- **REQUIRED WORK**
Your job is to return every line in the data holding the string "wrist".

Items listed in a dataset
◆ ◆ ◆ ◆ ◆
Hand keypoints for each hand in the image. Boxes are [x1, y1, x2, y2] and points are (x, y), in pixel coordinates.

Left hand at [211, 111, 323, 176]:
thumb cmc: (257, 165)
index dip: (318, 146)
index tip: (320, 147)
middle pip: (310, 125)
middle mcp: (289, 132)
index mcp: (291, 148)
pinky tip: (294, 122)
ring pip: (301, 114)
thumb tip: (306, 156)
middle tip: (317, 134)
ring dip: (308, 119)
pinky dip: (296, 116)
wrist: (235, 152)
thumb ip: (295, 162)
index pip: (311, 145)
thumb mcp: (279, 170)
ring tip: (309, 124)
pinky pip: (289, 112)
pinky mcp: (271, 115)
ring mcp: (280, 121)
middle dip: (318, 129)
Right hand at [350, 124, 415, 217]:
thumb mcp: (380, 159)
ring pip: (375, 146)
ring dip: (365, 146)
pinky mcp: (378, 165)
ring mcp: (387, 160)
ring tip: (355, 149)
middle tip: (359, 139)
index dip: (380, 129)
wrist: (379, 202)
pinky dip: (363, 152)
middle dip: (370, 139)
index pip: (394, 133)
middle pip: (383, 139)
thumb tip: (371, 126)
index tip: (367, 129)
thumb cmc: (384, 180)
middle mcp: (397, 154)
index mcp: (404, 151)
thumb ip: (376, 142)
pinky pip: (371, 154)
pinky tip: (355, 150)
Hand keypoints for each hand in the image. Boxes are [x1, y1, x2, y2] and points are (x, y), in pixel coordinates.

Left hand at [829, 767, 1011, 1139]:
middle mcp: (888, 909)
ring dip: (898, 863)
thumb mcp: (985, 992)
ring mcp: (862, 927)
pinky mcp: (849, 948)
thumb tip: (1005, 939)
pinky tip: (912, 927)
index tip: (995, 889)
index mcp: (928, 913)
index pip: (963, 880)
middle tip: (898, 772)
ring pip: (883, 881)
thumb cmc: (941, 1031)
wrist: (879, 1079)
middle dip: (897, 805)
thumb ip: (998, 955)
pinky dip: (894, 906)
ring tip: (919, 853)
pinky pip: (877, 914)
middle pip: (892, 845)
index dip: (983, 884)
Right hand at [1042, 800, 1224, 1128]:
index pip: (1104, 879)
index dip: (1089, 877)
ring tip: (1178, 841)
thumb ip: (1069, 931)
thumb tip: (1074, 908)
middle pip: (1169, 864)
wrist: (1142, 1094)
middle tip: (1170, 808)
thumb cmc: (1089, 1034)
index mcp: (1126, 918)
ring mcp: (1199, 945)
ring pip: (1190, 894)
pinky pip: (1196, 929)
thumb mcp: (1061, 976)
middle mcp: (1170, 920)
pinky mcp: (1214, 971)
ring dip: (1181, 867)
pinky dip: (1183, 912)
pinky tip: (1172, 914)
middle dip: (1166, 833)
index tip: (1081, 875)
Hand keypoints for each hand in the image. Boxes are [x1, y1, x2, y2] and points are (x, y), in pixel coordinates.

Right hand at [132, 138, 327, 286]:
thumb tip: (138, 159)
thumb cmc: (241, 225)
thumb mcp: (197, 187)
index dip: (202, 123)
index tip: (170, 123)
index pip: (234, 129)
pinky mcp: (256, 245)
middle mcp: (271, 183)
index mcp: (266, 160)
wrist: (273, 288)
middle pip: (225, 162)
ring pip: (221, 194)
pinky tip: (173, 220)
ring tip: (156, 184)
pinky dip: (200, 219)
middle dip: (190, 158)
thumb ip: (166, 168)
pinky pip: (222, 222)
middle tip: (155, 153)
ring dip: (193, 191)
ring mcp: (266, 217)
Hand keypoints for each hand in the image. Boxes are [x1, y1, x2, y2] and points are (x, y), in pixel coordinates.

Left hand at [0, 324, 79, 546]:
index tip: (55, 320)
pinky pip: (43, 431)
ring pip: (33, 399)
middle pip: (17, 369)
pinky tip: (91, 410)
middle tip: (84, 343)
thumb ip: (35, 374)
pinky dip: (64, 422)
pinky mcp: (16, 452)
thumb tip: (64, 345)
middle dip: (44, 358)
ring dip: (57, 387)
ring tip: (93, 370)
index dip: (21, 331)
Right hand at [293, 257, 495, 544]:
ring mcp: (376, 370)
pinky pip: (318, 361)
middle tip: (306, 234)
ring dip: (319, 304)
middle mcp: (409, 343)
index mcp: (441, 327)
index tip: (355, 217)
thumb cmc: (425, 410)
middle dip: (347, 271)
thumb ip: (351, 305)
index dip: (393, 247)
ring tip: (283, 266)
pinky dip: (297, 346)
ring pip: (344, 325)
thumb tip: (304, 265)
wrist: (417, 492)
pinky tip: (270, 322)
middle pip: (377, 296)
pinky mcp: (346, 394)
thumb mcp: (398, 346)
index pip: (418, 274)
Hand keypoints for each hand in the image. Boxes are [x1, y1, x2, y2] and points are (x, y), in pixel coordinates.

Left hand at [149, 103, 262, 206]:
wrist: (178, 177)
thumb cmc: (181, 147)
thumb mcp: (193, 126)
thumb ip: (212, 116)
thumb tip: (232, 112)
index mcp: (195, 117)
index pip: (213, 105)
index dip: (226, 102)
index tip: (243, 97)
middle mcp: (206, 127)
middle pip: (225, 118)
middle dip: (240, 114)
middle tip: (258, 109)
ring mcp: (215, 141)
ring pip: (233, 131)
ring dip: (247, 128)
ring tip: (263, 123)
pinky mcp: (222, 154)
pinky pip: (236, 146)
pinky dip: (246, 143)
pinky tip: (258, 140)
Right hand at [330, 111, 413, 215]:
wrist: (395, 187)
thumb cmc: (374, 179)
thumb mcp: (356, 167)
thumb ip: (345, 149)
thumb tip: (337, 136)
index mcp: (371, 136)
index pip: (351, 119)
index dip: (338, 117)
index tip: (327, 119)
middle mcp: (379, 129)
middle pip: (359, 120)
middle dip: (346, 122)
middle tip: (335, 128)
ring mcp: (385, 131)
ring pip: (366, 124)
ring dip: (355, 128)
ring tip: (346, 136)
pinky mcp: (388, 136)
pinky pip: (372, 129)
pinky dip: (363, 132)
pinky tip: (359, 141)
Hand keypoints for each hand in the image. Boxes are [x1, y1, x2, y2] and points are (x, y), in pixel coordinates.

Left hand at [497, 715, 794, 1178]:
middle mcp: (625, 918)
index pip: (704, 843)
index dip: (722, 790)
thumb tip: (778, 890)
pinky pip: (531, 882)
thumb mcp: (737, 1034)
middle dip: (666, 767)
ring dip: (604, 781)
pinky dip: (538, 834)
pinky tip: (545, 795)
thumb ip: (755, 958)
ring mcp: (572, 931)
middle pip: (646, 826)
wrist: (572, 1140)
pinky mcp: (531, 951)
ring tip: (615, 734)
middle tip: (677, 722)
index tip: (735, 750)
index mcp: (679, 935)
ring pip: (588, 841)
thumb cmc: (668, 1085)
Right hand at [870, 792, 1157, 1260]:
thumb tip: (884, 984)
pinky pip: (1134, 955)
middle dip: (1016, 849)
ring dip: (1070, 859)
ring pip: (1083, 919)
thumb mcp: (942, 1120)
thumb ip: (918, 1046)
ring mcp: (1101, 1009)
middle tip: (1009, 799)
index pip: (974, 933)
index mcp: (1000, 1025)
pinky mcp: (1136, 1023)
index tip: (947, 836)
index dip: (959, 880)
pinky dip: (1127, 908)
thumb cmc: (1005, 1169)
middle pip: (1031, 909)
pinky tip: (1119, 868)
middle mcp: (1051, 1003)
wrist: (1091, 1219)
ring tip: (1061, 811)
◆ ◆ ◆ ◆ ◆
- **ANSWER SPACE**
wrist: (235, 152)
wrist: (379, 202)
wrist: (879, 1079)
wrist: (1142, 1094)
wrist: (273, 288)
wrist: (417, 492)
wrist: (178, 177)
wrist: (395, 187)
wrist: (572, 1140)
wrist: (1091, 1219)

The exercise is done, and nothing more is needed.